## Passage provided:
My code overrides the do_GET() method to parse the path variable to determine what page to show.
However, if I start this server and connect to it locally (ex: http://127.0.0.1:50000) the first page loads fine. If I navigate to another page (via my first page links) that too works fine, however, on occasion (and this is somewhat sporadic), there is a delay and the server log shows a Request timed out: timeout('timed out') error. I have tracked this down to the handle_one_request method in the BaseHTTPServer class:
def handle_one_request(self):
"""Handle a single HTTP request.
You normally don't need to override this method; see the class
__doc__ string for information on how to handle specific HTTP
commands such as GET and POST.
"""
try:
self.raw_requestline = self.rfile.readline(65537)
if len(self.raw_requestline) > 65536:
self.requestline = ''
self.request_version = ''
self.command = ''
self.send_error(HTTPStatus.REQUEST_URI_TOO_LONG)

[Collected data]
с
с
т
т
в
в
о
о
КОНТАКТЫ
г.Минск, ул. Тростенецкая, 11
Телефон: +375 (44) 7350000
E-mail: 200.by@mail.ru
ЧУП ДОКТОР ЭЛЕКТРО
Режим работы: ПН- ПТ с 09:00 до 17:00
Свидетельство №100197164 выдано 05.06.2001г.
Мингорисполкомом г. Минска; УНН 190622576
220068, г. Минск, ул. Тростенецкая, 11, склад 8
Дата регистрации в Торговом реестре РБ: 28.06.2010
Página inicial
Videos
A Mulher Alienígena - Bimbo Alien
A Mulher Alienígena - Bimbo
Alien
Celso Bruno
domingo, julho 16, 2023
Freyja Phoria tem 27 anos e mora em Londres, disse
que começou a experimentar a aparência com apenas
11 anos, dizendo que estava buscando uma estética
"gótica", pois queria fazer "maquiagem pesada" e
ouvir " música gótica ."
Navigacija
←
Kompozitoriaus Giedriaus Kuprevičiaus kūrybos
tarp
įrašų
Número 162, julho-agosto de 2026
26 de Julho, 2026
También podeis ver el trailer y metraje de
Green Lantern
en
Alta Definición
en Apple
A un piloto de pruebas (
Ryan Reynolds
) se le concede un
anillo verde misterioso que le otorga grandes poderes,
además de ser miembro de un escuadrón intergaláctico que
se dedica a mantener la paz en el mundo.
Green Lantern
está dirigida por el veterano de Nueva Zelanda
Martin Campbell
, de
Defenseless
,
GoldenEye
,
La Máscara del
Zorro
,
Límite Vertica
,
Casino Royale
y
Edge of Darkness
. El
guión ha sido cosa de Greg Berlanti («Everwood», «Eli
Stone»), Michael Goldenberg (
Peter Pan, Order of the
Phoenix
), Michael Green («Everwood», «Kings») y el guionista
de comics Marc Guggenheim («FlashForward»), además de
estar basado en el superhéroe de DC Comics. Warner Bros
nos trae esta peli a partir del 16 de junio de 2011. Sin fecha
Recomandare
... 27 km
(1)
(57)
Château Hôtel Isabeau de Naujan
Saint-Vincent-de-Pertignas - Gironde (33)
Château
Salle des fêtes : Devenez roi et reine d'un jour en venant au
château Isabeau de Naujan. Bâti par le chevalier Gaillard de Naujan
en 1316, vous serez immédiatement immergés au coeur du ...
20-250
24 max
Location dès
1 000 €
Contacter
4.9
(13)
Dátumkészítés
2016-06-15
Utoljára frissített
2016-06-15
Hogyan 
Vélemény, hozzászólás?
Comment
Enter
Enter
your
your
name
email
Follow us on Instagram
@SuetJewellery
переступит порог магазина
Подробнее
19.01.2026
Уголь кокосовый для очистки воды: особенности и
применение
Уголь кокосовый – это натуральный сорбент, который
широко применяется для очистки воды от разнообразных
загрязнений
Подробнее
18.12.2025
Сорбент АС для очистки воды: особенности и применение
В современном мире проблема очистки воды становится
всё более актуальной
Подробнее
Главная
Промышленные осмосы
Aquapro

## Problem to work on:
In the passage above about the HTTP server timeout, set down the text starting at "You normally don't" and ending at "self.send_error(HTTPStatus.REQUEST_URI_TOO_LONG)", word for word.

## Answer box:
You normally don't need to override this method; see the class
__doc__ string for information on how to handle specific HTTP
commands such as GET and POST.
"""
try:
self.raw_requestline = self.rfile.readline(65537)
if len(self.raw_requestline) > 65536:
self.requestline = ''
self.request_version = ''
self.command = ''
self.send_error(HTTPStatus.REQUEST_URI_TOO_LONG)